<<<<

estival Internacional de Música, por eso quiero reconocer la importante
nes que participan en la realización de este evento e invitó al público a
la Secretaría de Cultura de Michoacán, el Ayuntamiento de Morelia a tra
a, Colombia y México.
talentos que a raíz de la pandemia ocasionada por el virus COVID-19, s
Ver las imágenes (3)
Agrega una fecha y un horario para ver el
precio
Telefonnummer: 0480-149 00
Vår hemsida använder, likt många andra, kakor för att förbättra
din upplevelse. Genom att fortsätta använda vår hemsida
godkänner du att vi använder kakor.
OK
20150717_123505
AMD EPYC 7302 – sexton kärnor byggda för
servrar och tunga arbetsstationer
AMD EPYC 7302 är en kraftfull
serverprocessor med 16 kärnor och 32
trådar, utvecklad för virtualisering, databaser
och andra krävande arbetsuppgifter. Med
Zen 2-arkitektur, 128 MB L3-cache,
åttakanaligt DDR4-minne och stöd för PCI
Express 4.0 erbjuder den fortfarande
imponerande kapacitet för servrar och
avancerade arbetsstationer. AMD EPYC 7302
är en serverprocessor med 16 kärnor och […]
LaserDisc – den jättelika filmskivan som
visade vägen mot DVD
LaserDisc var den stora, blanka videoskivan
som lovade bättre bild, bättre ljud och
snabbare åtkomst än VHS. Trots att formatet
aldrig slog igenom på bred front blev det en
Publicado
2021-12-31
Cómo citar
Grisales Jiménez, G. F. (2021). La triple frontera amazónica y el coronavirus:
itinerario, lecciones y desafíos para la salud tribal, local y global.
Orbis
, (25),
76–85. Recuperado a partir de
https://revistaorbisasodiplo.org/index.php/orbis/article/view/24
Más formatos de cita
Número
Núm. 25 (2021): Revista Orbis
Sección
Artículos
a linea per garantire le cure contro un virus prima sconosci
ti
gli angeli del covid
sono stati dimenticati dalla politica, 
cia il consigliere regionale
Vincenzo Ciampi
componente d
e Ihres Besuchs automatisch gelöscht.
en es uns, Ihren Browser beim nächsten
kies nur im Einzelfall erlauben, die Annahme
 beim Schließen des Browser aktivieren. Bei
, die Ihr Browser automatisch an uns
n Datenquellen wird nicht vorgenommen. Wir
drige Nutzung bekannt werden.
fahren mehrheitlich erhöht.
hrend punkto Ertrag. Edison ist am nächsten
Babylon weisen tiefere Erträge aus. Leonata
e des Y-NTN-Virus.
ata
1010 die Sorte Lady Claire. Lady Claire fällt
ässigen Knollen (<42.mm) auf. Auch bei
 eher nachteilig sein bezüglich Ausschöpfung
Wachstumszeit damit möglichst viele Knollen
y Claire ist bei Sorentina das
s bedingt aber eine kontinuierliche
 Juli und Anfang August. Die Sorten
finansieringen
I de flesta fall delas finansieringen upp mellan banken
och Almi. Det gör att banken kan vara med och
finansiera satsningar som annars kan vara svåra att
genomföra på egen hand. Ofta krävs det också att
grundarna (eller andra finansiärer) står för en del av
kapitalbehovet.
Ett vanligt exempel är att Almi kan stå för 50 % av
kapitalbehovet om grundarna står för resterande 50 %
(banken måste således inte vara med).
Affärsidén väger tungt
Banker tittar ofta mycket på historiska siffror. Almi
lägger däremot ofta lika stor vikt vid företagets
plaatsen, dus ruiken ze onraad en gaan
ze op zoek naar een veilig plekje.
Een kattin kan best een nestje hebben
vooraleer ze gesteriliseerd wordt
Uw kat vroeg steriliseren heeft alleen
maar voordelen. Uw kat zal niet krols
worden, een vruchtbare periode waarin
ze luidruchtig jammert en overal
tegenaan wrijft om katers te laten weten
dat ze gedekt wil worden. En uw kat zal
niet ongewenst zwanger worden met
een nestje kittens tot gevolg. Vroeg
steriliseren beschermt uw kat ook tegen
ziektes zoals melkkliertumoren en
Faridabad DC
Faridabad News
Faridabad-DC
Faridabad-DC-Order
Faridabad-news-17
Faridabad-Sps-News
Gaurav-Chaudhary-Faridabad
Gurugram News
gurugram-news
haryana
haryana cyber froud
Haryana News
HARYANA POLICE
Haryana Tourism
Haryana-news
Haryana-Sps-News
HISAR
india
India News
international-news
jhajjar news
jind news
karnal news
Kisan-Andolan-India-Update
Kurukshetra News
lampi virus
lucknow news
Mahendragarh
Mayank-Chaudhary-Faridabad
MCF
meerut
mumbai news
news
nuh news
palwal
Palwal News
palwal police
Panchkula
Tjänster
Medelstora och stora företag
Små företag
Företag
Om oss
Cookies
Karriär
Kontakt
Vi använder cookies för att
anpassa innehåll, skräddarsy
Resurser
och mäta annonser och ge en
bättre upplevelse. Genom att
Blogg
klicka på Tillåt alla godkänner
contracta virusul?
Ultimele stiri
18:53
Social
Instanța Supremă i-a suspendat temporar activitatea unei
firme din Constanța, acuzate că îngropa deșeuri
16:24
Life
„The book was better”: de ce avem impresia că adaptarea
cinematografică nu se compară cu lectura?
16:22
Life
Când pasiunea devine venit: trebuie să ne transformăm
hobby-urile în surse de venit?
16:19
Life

>>>>

▶ About this task
Throughout the data above, report every line that contains the string "upplevelse".

▶ Answer to the exercise
din upplevelse. Genom att fortsätta använda vår hemsida
bättre upplevelse. Genom att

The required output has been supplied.